Excerpt:
↓

Top Ten Animated Explainer Videos

Animated Explainer Videos are used to explain abstract concepts and complex ideas. 

The term ‘explainer video’ has been used in reference to a wide variety of video types and styles. We’re defining explainer videos as those videos that employ animation to explain abstract concepts or complex ideas that would otherwise be difficult to illustrate with live-action video.

I’m not sure if live-action explainer videos are really even ‘a thing.’

In 2004, a New York-based company called 2-minute explainer, began creating high quality animated videos to illustrate complex business ideas for their corporate clients.  Then, in 2007, Lee LeFever created a popular series of “In Plain English” videos that were viewed by millions on YouTube. The charm of LeFever’s videos was that they were both conceptually and stylistically very simple and yet they were very successful in explaining complex new ideas. (You can thank Lee every time you hear a video starting with the phrase of ‘Meet Bob…”)

Fast forward to today where hundreds of styles, formats and technologies are employed to create animated explainer videos: White Board Drawings, 2D, 3D, Stop Motion animation, Screencasts, Typography – the styles and techniques are endless.

↑

Exercise instructions:
[A] Answer these questions about the passage on animated explainer videos:
(i) In what year did the New York-based company 2-minute explainer begin creating animated videos?
(ii) What was the name of the video series Lee LeFever created in 2007?
(iii) What opening phrase does the passage credit to Lee LeFever?
[B] Carry the passage on animated explainer videos forward from its final sentence, keeping to the same subject and tone.

Keypoint coordinate data

↓

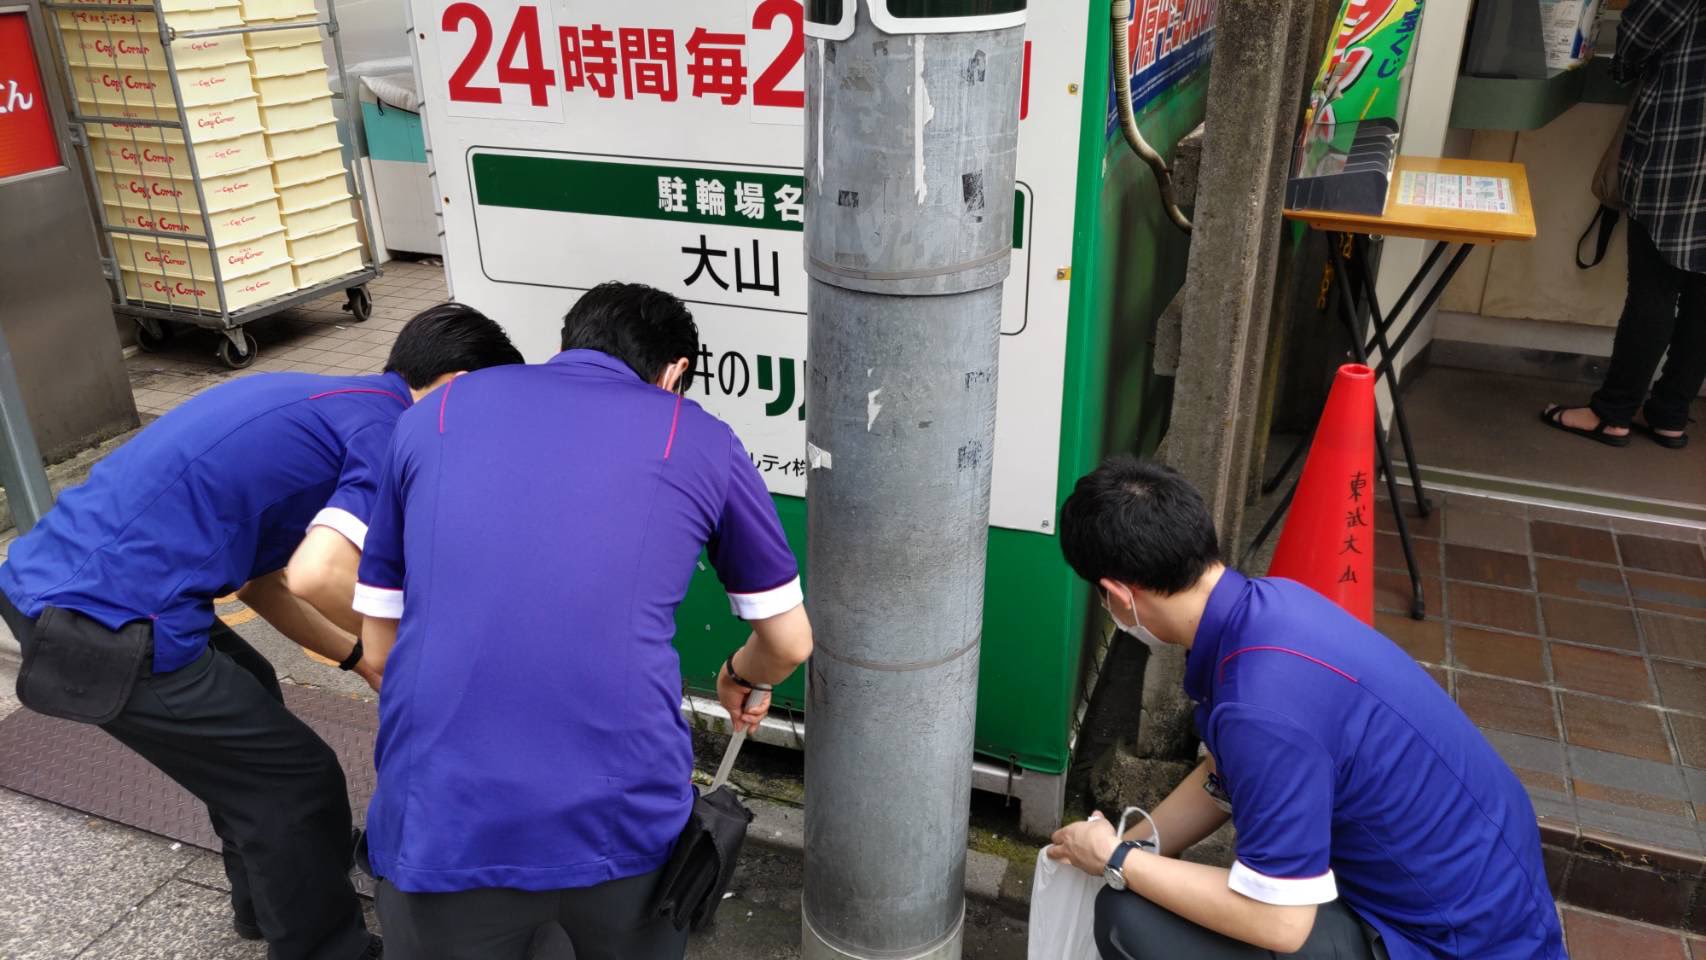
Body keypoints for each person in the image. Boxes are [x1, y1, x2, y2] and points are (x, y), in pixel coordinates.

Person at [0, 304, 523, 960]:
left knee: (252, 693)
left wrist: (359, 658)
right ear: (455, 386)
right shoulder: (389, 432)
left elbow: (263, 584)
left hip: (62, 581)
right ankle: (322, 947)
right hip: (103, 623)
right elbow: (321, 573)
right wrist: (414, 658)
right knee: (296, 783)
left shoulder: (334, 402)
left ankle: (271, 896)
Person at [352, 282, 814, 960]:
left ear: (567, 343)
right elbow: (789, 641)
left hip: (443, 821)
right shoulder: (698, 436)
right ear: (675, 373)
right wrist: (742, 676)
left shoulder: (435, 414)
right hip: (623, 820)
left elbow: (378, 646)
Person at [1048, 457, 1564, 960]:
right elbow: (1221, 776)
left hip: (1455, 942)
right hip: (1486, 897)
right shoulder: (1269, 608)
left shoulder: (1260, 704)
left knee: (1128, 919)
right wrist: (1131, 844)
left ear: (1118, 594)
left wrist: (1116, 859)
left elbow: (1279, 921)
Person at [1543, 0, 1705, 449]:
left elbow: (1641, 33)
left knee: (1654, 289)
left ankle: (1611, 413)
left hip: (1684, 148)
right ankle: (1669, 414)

↑
↓

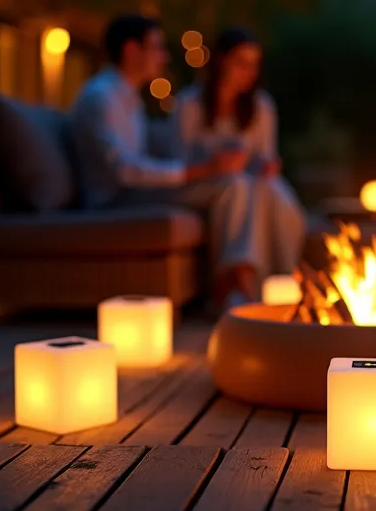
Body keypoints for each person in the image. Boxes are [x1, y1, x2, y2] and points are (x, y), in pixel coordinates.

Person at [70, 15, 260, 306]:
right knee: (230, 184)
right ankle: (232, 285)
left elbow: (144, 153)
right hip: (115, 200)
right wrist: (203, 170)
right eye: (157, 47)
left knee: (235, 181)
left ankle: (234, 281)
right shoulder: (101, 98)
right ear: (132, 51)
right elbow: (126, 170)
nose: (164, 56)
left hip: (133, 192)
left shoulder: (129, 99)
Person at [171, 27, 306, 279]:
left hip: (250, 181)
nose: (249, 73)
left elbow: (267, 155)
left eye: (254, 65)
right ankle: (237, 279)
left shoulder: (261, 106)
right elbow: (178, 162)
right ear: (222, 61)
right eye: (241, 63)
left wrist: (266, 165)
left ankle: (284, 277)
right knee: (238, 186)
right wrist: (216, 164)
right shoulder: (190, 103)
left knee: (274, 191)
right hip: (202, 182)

↑
↓

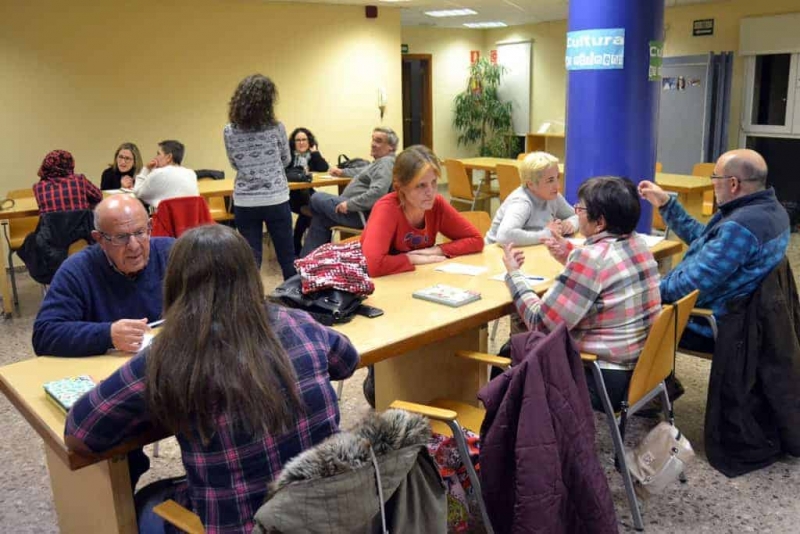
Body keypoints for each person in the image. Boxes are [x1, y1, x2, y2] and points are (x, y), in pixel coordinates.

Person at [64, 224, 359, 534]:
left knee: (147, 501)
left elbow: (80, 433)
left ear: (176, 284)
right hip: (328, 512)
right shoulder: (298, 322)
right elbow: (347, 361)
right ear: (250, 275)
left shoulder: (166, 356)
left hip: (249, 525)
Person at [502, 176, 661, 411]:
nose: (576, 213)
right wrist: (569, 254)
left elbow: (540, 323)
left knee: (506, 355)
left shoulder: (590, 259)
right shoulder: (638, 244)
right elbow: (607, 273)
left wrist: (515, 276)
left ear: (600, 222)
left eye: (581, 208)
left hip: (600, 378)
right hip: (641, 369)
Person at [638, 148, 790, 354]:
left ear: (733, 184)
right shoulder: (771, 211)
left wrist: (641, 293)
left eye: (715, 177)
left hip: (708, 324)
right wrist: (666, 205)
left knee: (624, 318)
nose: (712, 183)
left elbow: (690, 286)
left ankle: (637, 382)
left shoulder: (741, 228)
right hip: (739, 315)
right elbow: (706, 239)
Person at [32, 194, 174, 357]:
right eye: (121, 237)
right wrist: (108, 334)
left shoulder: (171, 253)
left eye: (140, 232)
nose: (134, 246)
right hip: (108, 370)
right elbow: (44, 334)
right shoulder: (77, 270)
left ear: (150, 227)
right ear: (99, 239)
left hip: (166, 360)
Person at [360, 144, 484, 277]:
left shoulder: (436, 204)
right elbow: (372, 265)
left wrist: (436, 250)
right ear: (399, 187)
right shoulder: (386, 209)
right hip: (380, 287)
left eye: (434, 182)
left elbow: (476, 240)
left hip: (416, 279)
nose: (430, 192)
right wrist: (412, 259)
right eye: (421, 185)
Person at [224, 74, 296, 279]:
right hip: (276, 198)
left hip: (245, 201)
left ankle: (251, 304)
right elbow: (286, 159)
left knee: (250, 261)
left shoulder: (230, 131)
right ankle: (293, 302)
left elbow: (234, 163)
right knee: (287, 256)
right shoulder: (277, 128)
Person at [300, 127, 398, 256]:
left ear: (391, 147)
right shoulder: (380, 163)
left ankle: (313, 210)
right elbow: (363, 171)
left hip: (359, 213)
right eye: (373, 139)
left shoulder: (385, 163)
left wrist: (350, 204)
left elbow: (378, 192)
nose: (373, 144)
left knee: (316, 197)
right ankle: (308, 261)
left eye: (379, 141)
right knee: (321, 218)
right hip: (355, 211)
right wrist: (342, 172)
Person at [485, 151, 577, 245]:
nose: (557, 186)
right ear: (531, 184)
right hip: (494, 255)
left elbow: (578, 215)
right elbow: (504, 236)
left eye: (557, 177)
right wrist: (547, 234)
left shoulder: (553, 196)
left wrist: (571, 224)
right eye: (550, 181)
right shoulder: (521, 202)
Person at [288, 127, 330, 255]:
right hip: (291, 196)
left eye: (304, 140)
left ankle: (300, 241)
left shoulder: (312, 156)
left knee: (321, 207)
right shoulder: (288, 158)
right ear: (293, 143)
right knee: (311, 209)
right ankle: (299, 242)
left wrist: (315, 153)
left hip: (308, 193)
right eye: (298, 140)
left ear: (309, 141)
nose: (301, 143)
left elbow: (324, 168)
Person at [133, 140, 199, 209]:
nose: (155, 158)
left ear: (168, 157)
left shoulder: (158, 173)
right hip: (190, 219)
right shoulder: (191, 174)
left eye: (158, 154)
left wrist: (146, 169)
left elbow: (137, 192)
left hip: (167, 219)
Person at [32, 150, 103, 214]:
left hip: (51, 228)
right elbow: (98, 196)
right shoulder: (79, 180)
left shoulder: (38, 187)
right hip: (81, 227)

↑

Responses for each task:
[A]
(i) 2004
(ii) "In Plain English"
(iii) "Meet Bob…"

[B]
The animated video production process has been automated online by companies such as goAnimate and Powtoon. The quality of these new web-based tools is impressive. Just like the ubiquity of high quality cameras is shifting the value in the video production field, access to powerful animation tools is also shifting the value in animation back to where it always belonged – concept and writing.

There are millions of animated explainer videos being created every year for business and that number is increasing dramatically. Most of these are low-budget, low-quality videos that few people will ever watch.  The reason they are not watched has little to do with the quality of the animation.

Animated Explainer Videos Defined
An animated explainer video is used to explain complex ideas and to illustrate abstract concepts.

Animated explainer videos are not necessarily cheaper or more expensive to produce than live-action videos. You can spend $200 or $200,000 on a live-action video and you can spend that same amount on an animated explainer video. You get what you pay for.

Remember, the bigger the problem your product solves, the bigger the reward will be if you build a great animated explainer video.

Here’s what matters in the development of an animated Explainer Video:

  1. The concept and script. Assuming that you’ve chosen animation for a good reason then the first thing you need to do is develop a concept for the video and a script. At this point the animation style is irrelevant. Anything you conceive of can be animated – that’s the beauty of animation. Filming twenty, blue hippopotami rollerblading down a busy street would be difficult to do. Animating this same scene can be done cheaply or at great cost depending on your budget (quality may vary…). If you don’t have a proper concept and script for your video then it won’t really matter what style of animation you employ.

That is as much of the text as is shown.